After some search, I found the +zdbbl
flag in Erlang page with the default value of 1024
. Notice that on Riak KV performance page, their default for Distribution Buffer is 32MB, so I’ve updated mine to 32 MB, and 99.9% of the monitor messages related to the busy_dist_port
are gone.
The monitor logs that remains are the following:
[info] monitor busy_dist_port <0.7799.0> [{initial_call,{'Elixir.GenStage',init,1}},{almost_current_function,{ets,match,2}},{message_queue_len,0}] {#Port<0.364>,unknown}
Where the almost_current_function
can have different values:
- {almost_current_function,{ets,match,2}}
- {almost_current_function,{erts_internal,dsend_continue_trap,1}}
- {almost_current_function,{ets,lookup_element,3}}
- {almost_current_function,{erlang,bif_return_trap,2}}
- {almost_current_function,{pg2,'-group_members/1-lc$^0/1-0-',1}}
Which I think is related to too much load, and probably nothing I can do.
The other one is for
[info] monitor large_heap <0.4933.0> [{name,'Elixir.pubsub_name.Adapter'},{initial_call,{'Elixir.Phoenix.PubSub.PG2',init,1}},{almost_current_function,{erlang,bif_return_trap,2}},{message_queue_len,771}]
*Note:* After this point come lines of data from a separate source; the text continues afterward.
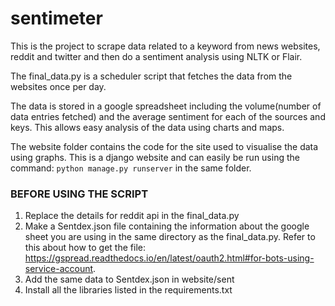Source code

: # sentimeter

This is the project to scrape data related to a keyword from news websites, reddit and twitter and then do a sentiment analysis using NLTK or Flair.

The final_data.py is a scheduler script that fetches the data from the websites once per day. 

The data is stored in a google spreadsheet including the volume(number of data entries fetched) and the average sentiment for each of the sources and keys. This allows easy analysis of the data using charts and maps.

The website folder contains the code for the site used to visualise the data using graphs. This is a django website and can easily be run using the command: `python manage.py runserver` in the same folder.


### BEFORE USING THE SCRIPT
1. Replace the details for reddit api in the final_data.py
2. Make a Sentdex.json file containing the information about the google sheet you are using in the same directory as the final_data.py. Refer to this about how to get the file: https://gspread.readthedocs.io/en/latest/oauth2.html#for-bots-using-service-account.
3. Add the same data to Sentdex.json in website/sent
4. Install all the libraries listed in the requirements.txt
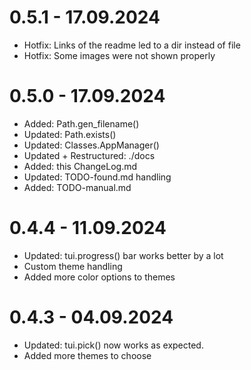 # 0.5.1 - 17.09.2024
- Hotfix: Links of the readme led to a dir instead of file
- Hotfix: Some images were not shown properly

# 0.5.0 - 17.09.2024
- Added: Path.gen_filename()
- Updated: Path.exists()
- Updated: Classes.AppManager()
- Updated + Restructured: ./docs
- Added: this ChangeLog.md
- Updated: TODO-found.md handling
- Added: TODO-manual.md


# 0.4.4 - 11.09.2024
- Updated: tui.progress() bar works better by a lot
- Custom theme handling
- Added more color options to themes


# 0.4.3 - 04.09.2024 
- Updated: tui.pick() now works as expected.
- Added more themes to choose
With also similar different values in almost_current_function
.
- {gen_server,handle_msg,6}
- {'Elixir.Phoenix.PubSub',local_broadcast,4}
- {erlang,bif_return_trap,2}
- {ets,lookup_element,3}
Is there some recommendation in optimization that can be done that I’m missing? These should be the standard monitor messages when the server in under extreme load, right?
EDIT: The pool_size
used for PubSub in this project was set to 10
for a 2.5 core machine (2500m) when the documentation of PubSub recommends 1 partition per 4 cores. Change to a proper number (1) the large_heap
monitor logs produced disappeared.